All the data we have
We learn on clean fabricated datasets but when it comes to real life problems machine learning becomes something completely different. Very often we must deal with missing values. A common approach is to simply delete observations that have them but by doing so we can lose a lot of important information. That is the main reason why we should be “data imputation ninjas” as it can save us a lot of time when trying to find a model fitting our data well.

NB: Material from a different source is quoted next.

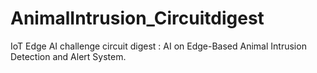 # AnimalIntrusion_Circuitdigest
IoT Edge AI challenge circuit digest : AI on Edge-Based Animal Intrusion Detection and Alert System.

Many cases - many solutions
Missing values can be very different for each dataset. They might be completely random, follow some pattern or simpy be a part of data model. That’s why there is no approach that always performs best. To dive deeper into the topic Jan Borowski, Filip Chrzuszcz and Piotr Fic from Warsaw University of Technology wrote an article about various data imputation techniques in r
Diving deeper
The article mentioned above explains in a complex way what are the algorithms for data imputation available in R and how they perform on various datasets. There were 14 datasets with percentage of missing values varying from 0.7% to 35.8%. After preparing the datasets several imputation methods were tested and feeded into 4 different machine learning algorithms. Tested imputation methods were:
- mean/mode imputation - replacing missing continous values with mean and replacing missing discrete values with mode of remaining ones,
- mice (predictive mean matching) - multivariate imputation by chained equations,
- missMDA - imputation with the principal component method,
- missFOREST - imputation with predictions of the random forest model,
- softImpute - solving an optimization problem using a soft-thresholded SVD algorithm for continous variables
- VIM - iterative robust model-based imputation
All of the tasks were classification and the algorithms used for testing were:
- Extreme Gradient Boosting,
- Random Forest,
- Support Vector Machines,
- Linear Regression
What works better?
The two measures used for evaluating models were F1-score and accuracy. All the models were done the same way with only imputation methods differing between them. Eventually for each of the 14 datasets the average score was taken and that’s how they realized that there isn’t one imputation method that works the best.
Plot shows average scores across all datasets for different imputation methods
We can see that there is no obvious leader. That’s why ranking system was introduced giving bigger scores for worse predictions. The apporach with least points should turn out to be least case specific and generally the best.
Table with imputation methods ranking
Another thing that has to be taken into consideration is time of imputation.
Average time of imputation for different methods
What should I use for my data?
Based on the article the best imputation method depends on the problem but it is always worth to begin with median/mode imputation as it is very little time consuming and can significantly improve your model. Only if the results are not satisfying we should then try other ones. For more refer to the article.